Xero continued to power higher on heightened interest as the company moves toward break-even, ended up 0.9 percent at $23.40 while Briscoe Group was unchanged at $4 after it said it would pursue a secondary listing on the Australian Securities Exchange next week in a bid to broaden its investor base.
In the other direction, Sky Network Television led the market lower, shedding 2.0 percent to $3.51. "It continues to drift off following the rejection of the merger," said Williamson. While Sky TV and Vodafone New Zealand this week detailed their appeal against the Commerce Commission's decision blocking the $3.44 billion merger, uncertainty remains.
Ryman Healthcare fell 1.9 percent to $8.47 after it posted a record annual profit, adding to its run of 15 years of earnings growth, as the hot property market underpinned gains from resales of its occupancy rights.
Williamson said, however, the 13 percent gain in its underlying profit missed the company's historical average of around 15 percent. "The underlying is a fraction under what the market was hoping for and that's seen the price drift off a bit," he said. News that managing director Simon Challies will leave the company at the of June due to health reasons has created some uncertainty. "He's led that company extremely well for quite some time now," said Williamson.
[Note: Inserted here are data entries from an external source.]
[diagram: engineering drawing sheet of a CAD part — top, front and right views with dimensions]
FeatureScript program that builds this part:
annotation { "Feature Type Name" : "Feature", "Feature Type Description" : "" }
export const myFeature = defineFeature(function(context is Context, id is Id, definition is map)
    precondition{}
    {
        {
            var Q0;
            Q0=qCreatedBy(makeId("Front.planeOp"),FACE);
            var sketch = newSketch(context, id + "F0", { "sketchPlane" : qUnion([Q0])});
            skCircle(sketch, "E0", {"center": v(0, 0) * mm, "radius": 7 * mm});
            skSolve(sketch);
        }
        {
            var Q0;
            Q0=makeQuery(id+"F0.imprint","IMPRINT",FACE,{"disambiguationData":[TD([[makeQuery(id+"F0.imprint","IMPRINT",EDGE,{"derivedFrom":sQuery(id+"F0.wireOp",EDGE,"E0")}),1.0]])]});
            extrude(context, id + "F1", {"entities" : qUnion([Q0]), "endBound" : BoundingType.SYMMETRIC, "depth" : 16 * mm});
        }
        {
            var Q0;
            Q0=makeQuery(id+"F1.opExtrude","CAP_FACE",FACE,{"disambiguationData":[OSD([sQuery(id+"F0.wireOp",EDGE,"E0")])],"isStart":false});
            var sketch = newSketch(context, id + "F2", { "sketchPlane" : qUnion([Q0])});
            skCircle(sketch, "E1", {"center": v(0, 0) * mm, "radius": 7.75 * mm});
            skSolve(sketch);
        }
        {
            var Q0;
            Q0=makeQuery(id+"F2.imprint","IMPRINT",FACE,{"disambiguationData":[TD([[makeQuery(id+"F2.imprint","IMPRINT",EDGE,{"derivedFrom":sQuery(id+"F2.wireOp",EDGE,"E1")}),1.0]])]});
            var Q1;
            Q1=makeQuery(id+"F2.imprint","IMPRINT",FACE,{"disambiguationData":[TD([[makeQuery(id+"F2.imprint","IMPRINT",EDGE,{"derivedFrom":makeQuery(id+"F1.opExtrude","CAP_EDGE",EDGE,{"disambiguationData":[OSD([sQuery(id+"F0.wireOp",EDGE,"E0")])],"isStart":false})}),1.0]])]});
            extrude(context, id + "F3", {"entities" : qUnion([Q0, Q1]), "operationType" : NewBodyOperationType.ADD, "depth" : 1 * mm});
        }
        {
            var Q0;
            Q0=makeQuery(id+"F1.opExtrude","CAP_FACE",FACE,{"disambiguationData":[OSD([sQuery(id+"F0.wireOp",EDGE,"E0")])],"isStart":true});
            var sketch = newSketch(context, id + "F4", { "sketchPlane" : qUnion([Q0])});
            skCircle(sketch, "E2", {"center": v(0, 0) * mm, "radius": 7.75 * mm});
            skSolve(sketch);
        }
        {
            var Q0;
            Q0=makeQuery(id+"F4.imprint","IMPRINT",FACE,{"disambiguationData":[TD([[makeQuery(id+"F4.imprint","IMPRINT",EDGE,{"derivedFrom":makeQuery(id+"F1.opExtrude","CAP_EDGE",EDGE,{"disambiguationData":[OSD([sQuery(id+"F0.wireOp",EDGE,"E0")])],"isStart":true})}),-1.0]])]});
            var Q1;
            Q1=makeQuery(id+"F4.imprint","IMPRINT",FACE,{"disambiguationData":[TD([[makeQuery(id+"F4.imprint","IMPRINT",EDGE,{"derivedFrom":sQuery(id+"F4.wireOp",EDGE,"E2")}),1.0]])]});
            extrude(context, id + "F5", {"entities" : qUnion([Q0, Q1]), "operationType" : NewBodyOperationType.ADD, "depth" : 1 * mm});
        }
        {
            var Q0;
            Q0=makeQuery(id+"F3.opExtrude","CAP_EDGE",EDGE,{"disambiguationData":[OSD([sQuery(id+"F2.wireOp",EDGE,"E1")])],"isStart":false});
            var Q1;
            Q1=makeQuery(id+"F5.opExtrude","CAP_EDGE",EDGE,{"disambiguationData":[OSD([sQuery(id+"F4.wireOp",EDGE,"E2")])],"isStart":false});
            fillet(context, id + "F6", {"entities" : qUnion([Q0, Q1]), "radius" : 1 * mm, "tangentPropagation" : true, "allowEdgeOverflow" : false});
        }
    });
Dual-listed Australia and New Zealand Banking Group shed 1.4 percent to $30.66 while Sanford fell 1.4 percent to $7.05. Sanford is due to report its half-year result next Thursday.
Williamson said, however, investors will be keeping a close eye on ongoing political turmoil in the US. "There's quite a bit of uncertainty surrounding that and whether it has a flow on effect into Wall Street," he said.